Definition
A Register Alias Table (RAT) is a hardware table used in a processor's register-renaming stage. It holds the most recent mapping of each logical register specifier to a physical destination register (Pdst). During renaming, the RAT is used to rename an instruction's logical source registers into physical register specifiers. The resulting physical register identifiers are forwarded to the reservation station so the instruction can determine when it is ready to execute.
Role in register renaming
In the described register-renaming design, instructions contain logical register specifiers: typically a logical destination register and two logical source registers. Register renaming replaces these logical specifiers with physical register specifiers. The destination physical register is allocated from a free list, while the RAT supplies the current physical mappings for source logical registers.
The register-renaming stage described in the evidence includes three hardware arrays:
- Free List (FL): provides free physical destination registers for newly renamed destination operands.

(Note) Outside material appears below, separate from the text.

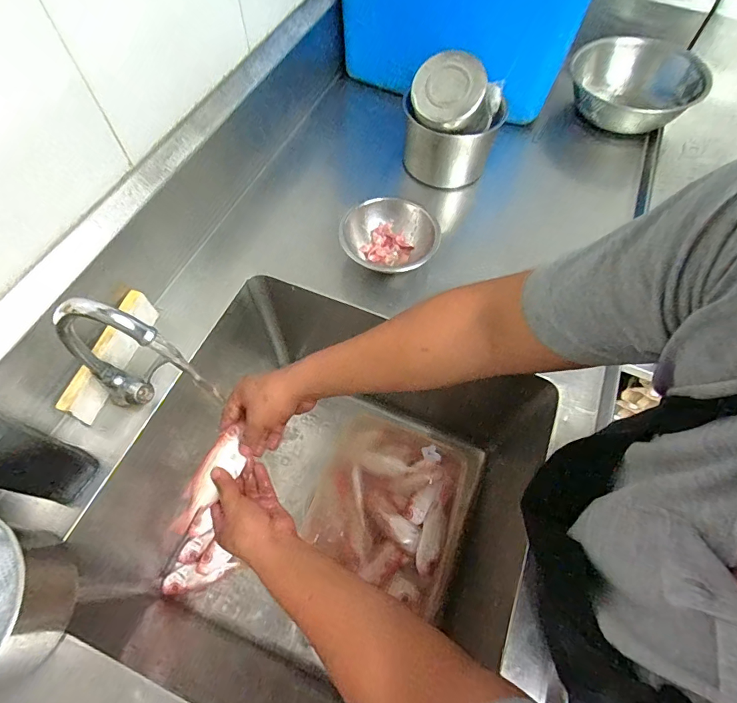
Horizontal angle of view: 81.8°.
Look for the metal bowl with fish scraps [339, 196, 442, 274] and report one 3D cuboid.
[{"bbox_3d":[0.030,-0.172,0.687,0.137,0.071,0.138,1,62,-1],"label":"metal bowl with fish scraps"}]

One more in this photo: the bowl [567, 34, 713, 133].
[{"bbox_3d":[0.526,-0.524,0.858,0.243,0.101,0.247,1,62,-1],"label":"bowl"}]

- Register Alias Table (RAT): stores the latest logical-to-physical mappings and is used for source-operand renaming.
- Checkpoint Table (CKPT): stores snapshots of the RAT, including snapshots taken when branch instructions are encountered.
Checkpointing and recovery
The RAT can be checkpointed to support recovery after pipeline flushes. When a mispredicted branch causes a flush, the register-renaming state is restored using the checkpoint associated with the branch. In that recovery process, the RAT is restored from the checkpoint, and physical destination registers allocated after the offending instruction are returned to the free list.